Weather conditions in the region were cooler and drizzly, with slow and steady rains providing much-needed moisture in some areas. Precipitation amounts varied, with reports ranged from 0.1 to 2.75 inches. However, there were still areas experiencing dry conditions. The cool and damp conditions at the end of the week impacted livestock markets, causing prices to be slightly lower. Wheat appeared to be in good condition and fully emerged. Some armyworm pressure was observed, likely due to the previous week’s rainfall. Wheat plantings were beginning to increase, and the moisture was expected to benefit the cool-season fields of wheat and oats and rangeland growth. The rains helped the fall corn crop and provided much-needed moisture for winter vegetables, oats and wheat crops.

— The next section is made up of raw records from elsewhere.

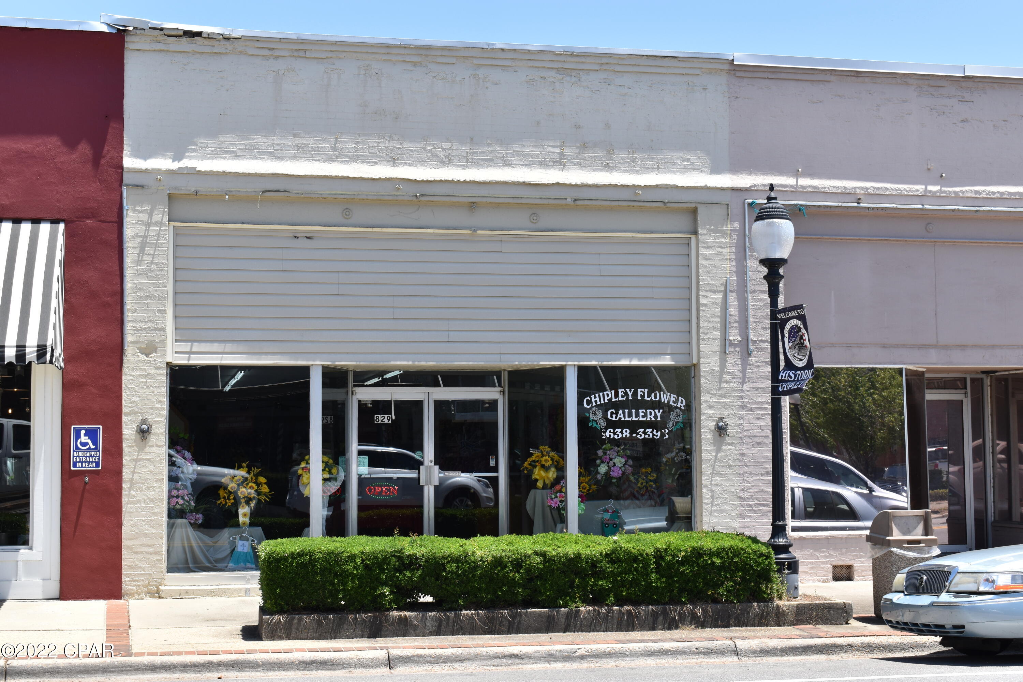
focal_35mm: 52
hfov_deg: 37.9
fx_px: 1492
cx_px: 512
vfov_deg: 25.8
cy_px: 341
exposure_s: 1/320
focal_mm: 35
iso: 200
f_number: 9
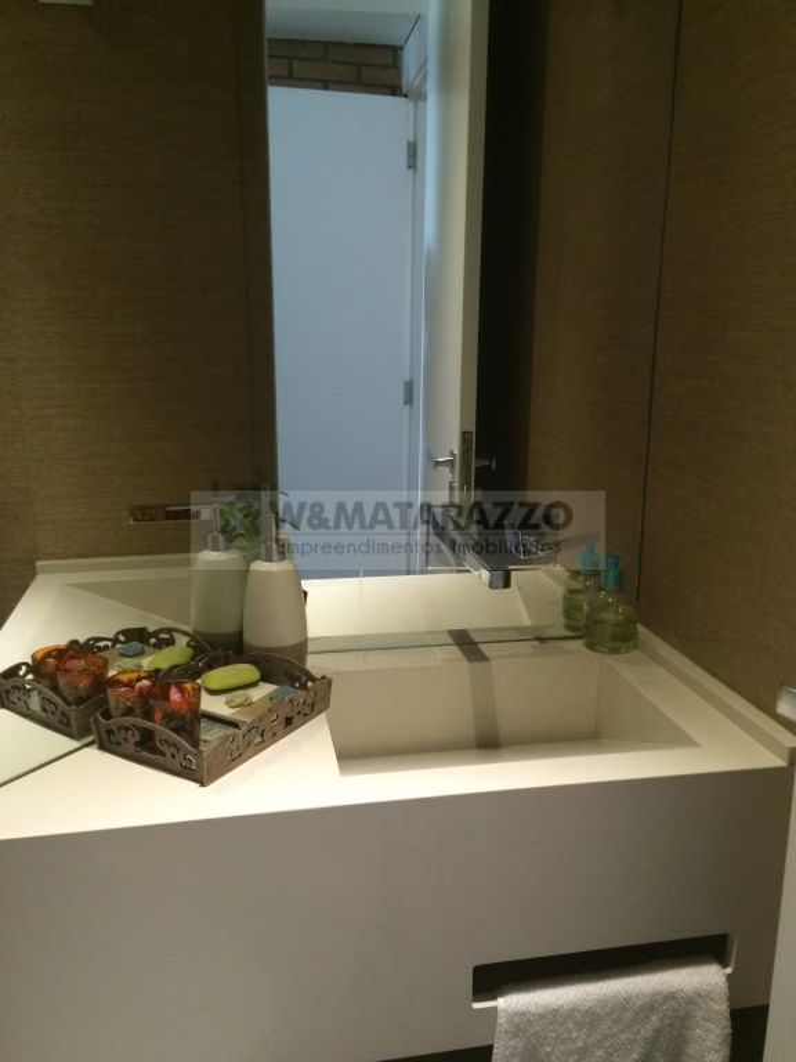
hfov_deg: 48.2
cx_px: 398
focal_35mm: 29
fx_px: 889
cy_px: 531
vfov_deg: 61.7
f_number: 2.2
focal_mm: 4.15
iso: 250
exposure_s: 1/30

Rainfall continued in the area as the cotton harvest began to round out. Despite the rain, the region was still considered short on moisture. Rangeland conditions were improving, and winter wheat planting was nearing completion. Producers were providing supplemental feed for livestock, and there was a slowdown in shipping stock. Livestock were reported to be in fair condition. Hunters reported average antler growth and average body condition for recent harvests.

SOUTH

Weather conditions continued to cool down across the district, and beneficial rainfall was received. Some producers were continuing peanut harvest, small winter grain planting continued and some previously planted were emerging. Pecan harvest was reported as good. Producers started cutting hay and have hopes of a second cutting with the recent rainfall. Beef cattle producers continued supplemental feeding and culling their herds. Local markets were offering average volumes of cattle. Turkey and deer were moving and more visible as cooler temperatures approached.